O artigo aborda as recentíssimas alterações na legislação sobre a delação premiada, destacando a confirmação, pelo STF, de que se trata de um negócio jurídico processual e enfatizando a importância do interesse público na colaboração. Novas diretrizes foram estabelecidas para garantir a confidencialidade e a segurança jurídica dos acordos, além de um procedimento mais rigoroso para a homologação e rescisão de acordos, que agora requerem prova de dolo em caso de omissão do colaborador. A análi...

O artigo aborda a nova legislação referente à delação premiada, enfatizando que esta é um negócio jurídico processual e um meio de obtenção de provas, o que é respaldado pela interpretação do Supremo Tribunal Federal (STF).
A lei agora exige que a colaboração tenha utilidade e interesse público, evitando contestações futuras dos acordos. Também discute a proteção da confidencialidade e a necessidade de evidências nos anexos de colaboração, visando segurança jurídica. Destaca a justificativa para o indeferimento da colaboração, permitindo recurso ao colaborador e a necessidade de gravar depoimentos para garantir a clareza do interesse público. O texto menciona a importância da análise judicial da legalidade e da regularidade dos acordos para assegurar que não infrinjam a legislação penal.
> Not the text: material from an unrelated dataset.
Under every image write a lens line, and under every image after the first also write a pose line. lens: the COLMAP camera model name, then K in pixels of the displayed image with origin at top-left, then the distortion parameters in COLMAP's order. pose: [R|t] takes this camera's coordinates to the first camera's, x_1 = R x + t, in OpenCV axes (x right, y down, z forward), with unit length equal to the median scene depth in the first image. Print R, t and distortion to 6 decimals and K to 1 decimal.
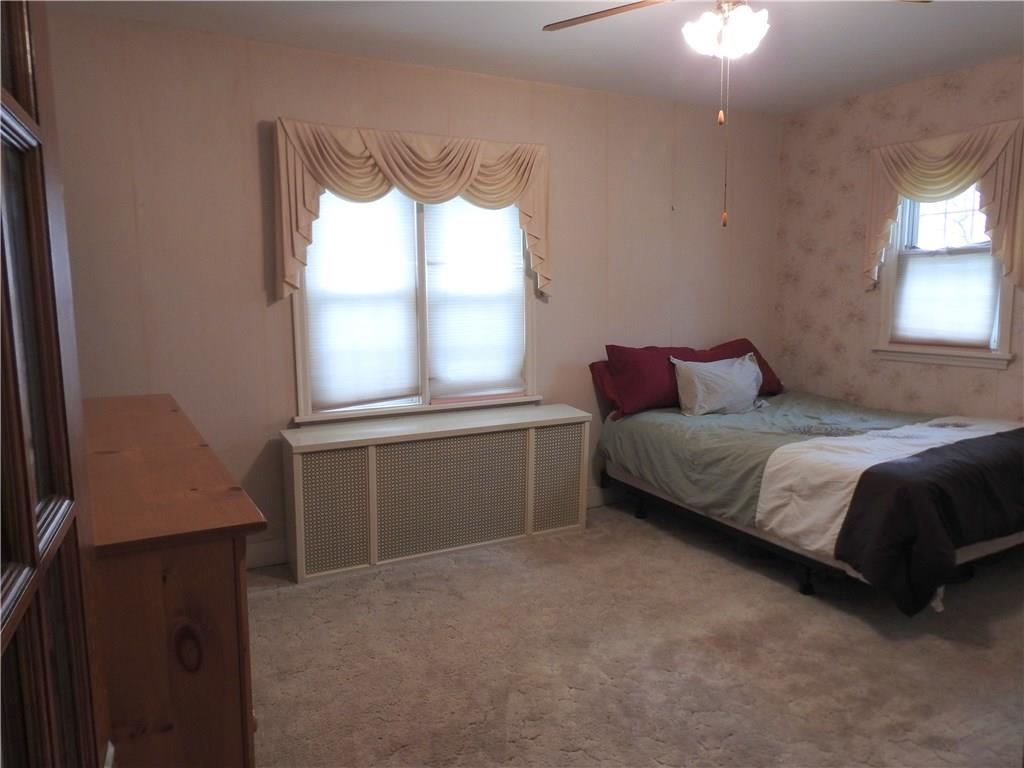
lens RADIAL K [[731.4, 0, 512.0], [0, 731.4, 384.0], [0, 0, 1]] dist [-0.001022, 0.002043]
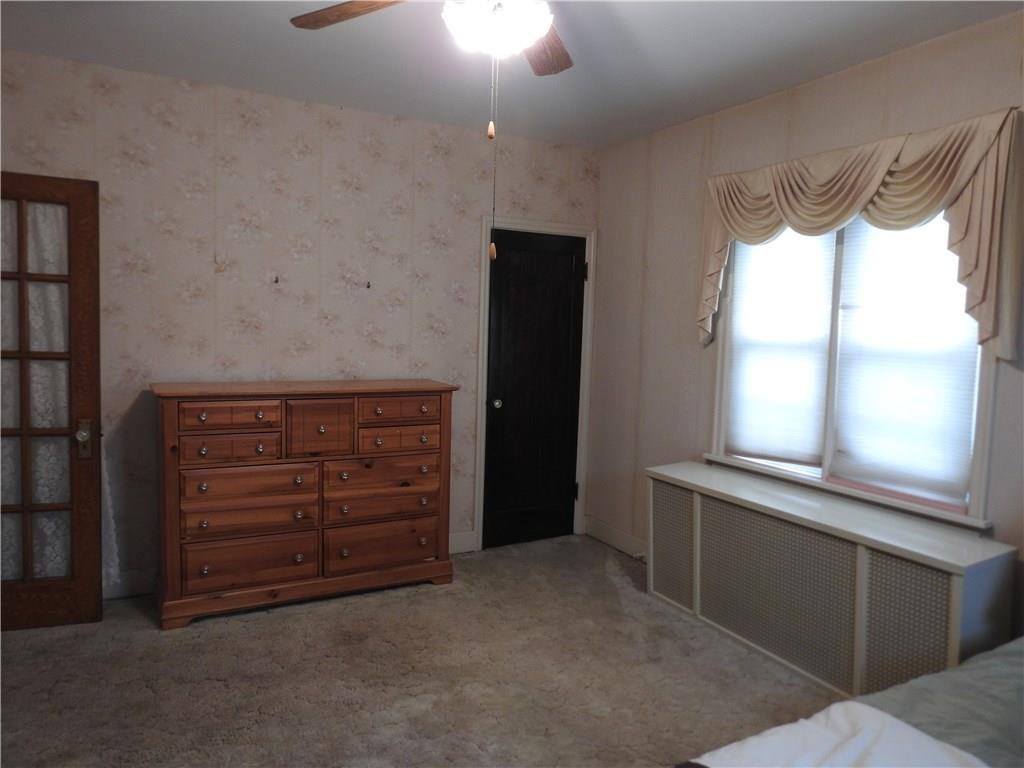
lens RADIAL K [[731.4, 0, 512.0], [0, 731.4, 384.0], [0, 0, 1]] dist [-0.001022, 0.002043]
pose [[-0.012473, 0.095542, -0.995347, 0.700145], [-0.152946, 0.983529, 0.096324, -0.104357], [0.988156, 0.153435, 0.002345, 0.656826]]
Apresenta a rescisão dos acordos, que agora deve ser provada como dolosa para ser aceita, reforçando a proteção do colaborar e garantindo o contraditório e a ampla defesa. Além disso, a inovação na oitiva sigilosa do colaborador pelo juiz é destacada como um meio de aferir a voluntariedade da colaboração, evitando coações.
Tópicos do artigo
Principais pontos desenvolvidos no texto original
Principais pontos abordados no artigo "Nova lei melhora delação premiada, mas ainda há brechas", escrito por André Luís Callegari.
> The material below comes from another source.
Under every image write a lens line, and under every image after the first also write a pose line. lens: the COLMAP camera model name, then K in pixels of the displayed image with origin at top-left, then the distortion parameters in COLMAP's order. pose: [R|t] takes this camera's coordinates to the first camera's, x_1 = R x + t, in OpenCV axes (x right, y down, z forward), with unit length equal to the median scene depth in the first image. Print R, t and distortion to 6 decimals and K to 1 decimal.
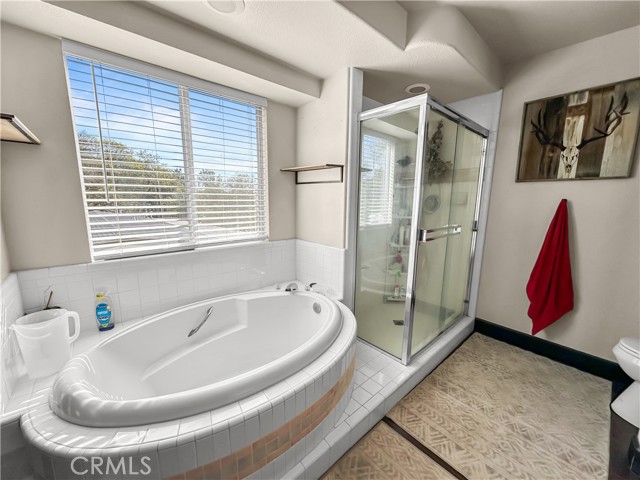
lens RADIAL K [[257.7, 0, 310.3], [0, 257.7, 238.4], [0, 0, 1]] dist [-0.002254, -0.000141]
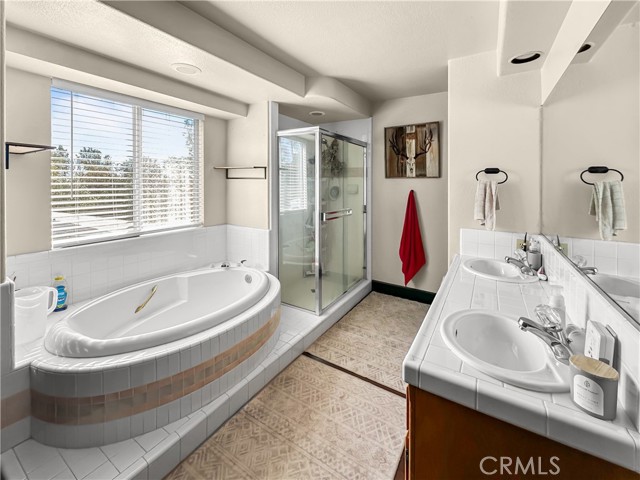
lens RADIAL K [[272.2, 0, 317.8], [0, 272.2, 202.8], [0, 0, 1]] dist [-0.002649, 0.000094]
pose [[0.947290, -0.021211, 0.319675, -0.068364], [0.048139, 0.995901, -0.076569, 0.022526], [-0.316740, 0.087922, 0.944429, -0.375980]]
- Definição da Colaboração Premiada: A colaboração premiada é reconhecida como um negócio jurídico processual, com a necessidade de ser fundamentada em interesse público.
- Utilidade e Interesses: A nova lei exige que a colaboração tenha utilidade e interesse público, evitando contestações futuras dos acordos firmados.
- Confidencialidade: Mudanças no art. 3º.B garantem maior proteção ao sigilo do colaborador, protegendo suas informações até a aceitação da denúncia.
- Justificativa para Indeferimento: A necessidade de motivação para o indeferimento da proposta de colaboração é destacada como parte do processo democrático.
- Instrução do Acordo: A lei é omissa sobre o procedimento de instrução do acordo, levantando questões sobre como será conduzido.
- Narrativa dos Fatos: A responsabilidade sobre a narração de fatos ilícitos permanece com o colaborador, podendo gerar omissões na descrição dos acontecimentos.
- Exigência de Provas e Corroborações: O art. 3º.B agora requer a apresentação de provas que embasem a colaboração, aumentando a segurança jurídica do acordo.
- Oitiva pelo Juiz: O juiz agora deve ouvir o colaborador sigilosamente para averiguar a legalidade e regularidade dos acordos de delação.
- Voluntariedade da Colaboração: O juiz deve considerar se o colaborador estava sob pressão ou coação para colaborar, garantindo a voluntariedade do ato.
- Rescisão do Acordo: A lei agora especifica que o acordo só poderá ser rescindido se houver omissão dolosa do colaborador, provando-se a intenção de não narrar fatos ilícitos.
- Segurança Jurídica: As mudanças visam aumentar a segurança jurídica do processo de delação, exigindo que o Ministério Público não possa rescindir unilateralmente o acordo.